Тодд начал окольными путями наводить справки, надеясь, что задаваемые им вопросы не навлекут на него подозрений.
Как выяснилось, косметические операции были далеко не безболезненными. Даже самые выносливые парни, метаясь в послеоперационном бреду, проклинали тот день и час, когда их угораздило пойти на такую жертву. К тому же, решившись на этот отчаянный шаг, некоторые оставались недовольны результатом. Зачастую им приходилось соглашаться на повторную операцию. И возможно, даже не одну. Словом, рана за раной, боль за болью.

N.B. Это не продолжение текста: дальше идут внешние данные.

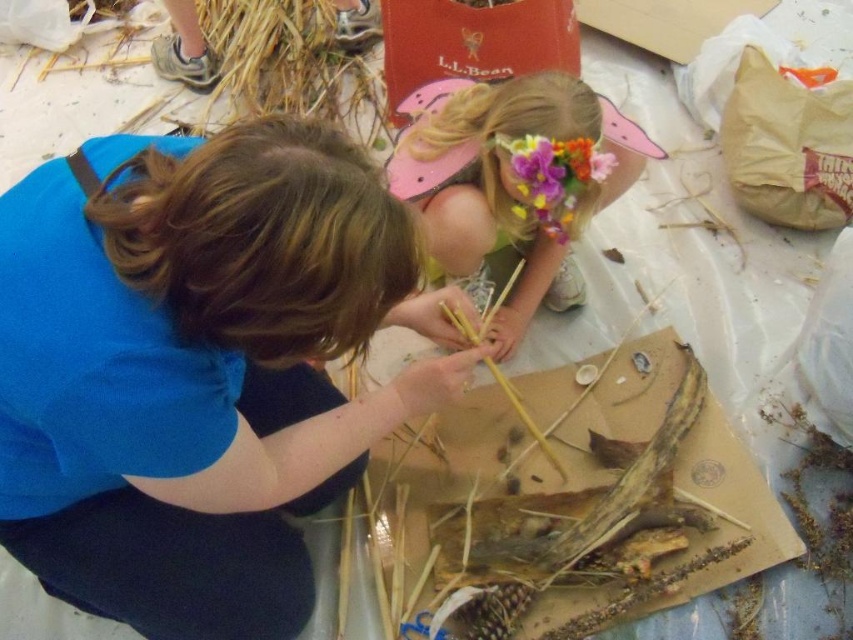
Can you confirm if blue fabric shirt at upper left is positioned to the right of brown cardboard at center?

In fact, blue fabric shirt at upper left is to the left of brown cardboard at center.

Does blue fabric shirt at upper left have a larger size compared to brown cardboard at center?

Indeed, blue fabric shirt at upper left has a larger size compared to brown cardboard at center.

The width and height of the screenshot is (853, 640). Describe the element at coordinates (196, 369) in the screenshot. I see `blue fabric shirt at upper left` at that location.

At what (x,y) coordinates should I click in order to perform the action: click on blue fabric shirt at upper left. Please return your answer as a coordinate pair (x, y). This screenshot has height=640, width=853. Looking at the image, I should click on (196, 369).

Does blue fabric shirt at upper left appear on the left side of floral paper crown at upper center?

Correct, you'll find blue fabric shirt at upper left to the left of floral paper crown at upper center.

Looking at this image, who is more distant from viewer, (4, 420) or (434, 125)?

The point (434, 125) is more distant.

Who is more distant from viewer, (x=268, y=540) or (x=457, y=232)?

Point (x=457, y=232)

At what (x,y) coordinates should I click in order to perform the action: click on blue fabric shirt at upper left. Please return your answer as a coordinate pair (x, y). The width and height of the screenshot is (853, 640). Looking at the image, I should click on (196, 369).

Who is positioned more to the left, blue fabric shirt at upper left or floral crown at upper center?

Positioned to the left is blue fabric shirt at upper left.

Is point (338, 170) less distant than point (550, 180)?

Yes, point (338, 170) is in front of point (550, 180).

I want to click on blue fabric shirt at upper left, so click(196, 369).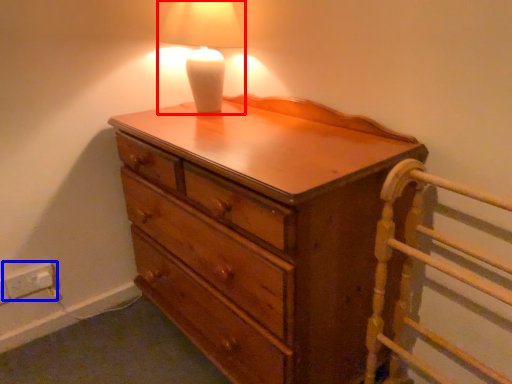
Question: Which point is closer to the camera, lamp (highlighted by a red box) or electric outlet (highlighted by a blue box)?

Choices:
 (A) lamp
 (B) electric outlet

Answer: (A)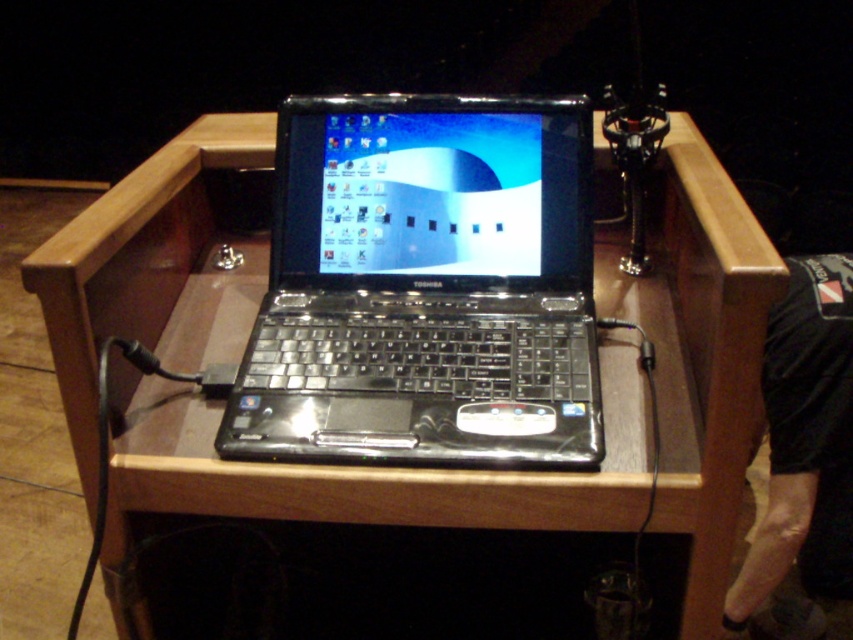
Does black glossy laptop at center have a larger size compared to black fabric at lower right?

Actually, black glossy laptop at center might be smaller than black fabric at lower right.

Between point (384, 106) and point (839, 381), which one is positioned in front?

Point (384, 106) is in front.

In order to click on black glossy laptop at center in this screenshot , I will do `click(425, 288)`.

Тем не менее, новости не обескуражили Тодда. Любопытно, что полученные им сведения о пластической хирургии возбудили в нем к этой области еще больший интерес, который он питал, с одной стороны, как представитель сильной половины человечества, а с другой – вследствие глубоко скрытой в подсознании склонности к мазохизму.
Кроме того, для него не существовало большего страдания на Богом созданной земле, чем листать в очередной раз «Дейли верайети» и не находить на его страницах ни единого упоминания о своей персоне. Другие актеры, чьих имен он подчас даже и не слышал, получая роли и сценарии, заключали контракты, которые в свое время могли сыпаться на него со всех сторон. Что могло быть хуже, чем каждый день читать об этом? Воистину нет на свете более страшной и острой боли, чем новости о чужом успехе. Когда речь шла об актере, старше Тодда по возрасту, это было еще полбеды. Но если таковым являлся его ровесник или, что еще хуже, кто-нибудь моложе или красивее, он начинал сходить с ума и впадал в такое мрачное состояние духа, что выбраться из него без таблетки транквилизатора был больше не в состоянии. Но теперь даже наркотики не помогали ему так, как прежде. Должно быть, организм к ним привык – уж слишком много Пикетт их принимал.
И что же делать, что делать?
Продолжать просиживать свою раздающуюся задницу, избегая собственного отражения в зеркале, – или брать быка за рога и идти на прием к доктору Берроузу?
Минула неделя, прежде чем он пришел к окончательному решению. Однажды вечером, переключая телеканалы на своем шестидюймовом экране и попивая виски, он случайно наткнулся на передачу, посвященную прошлогодней церемонии вручения «Оскара».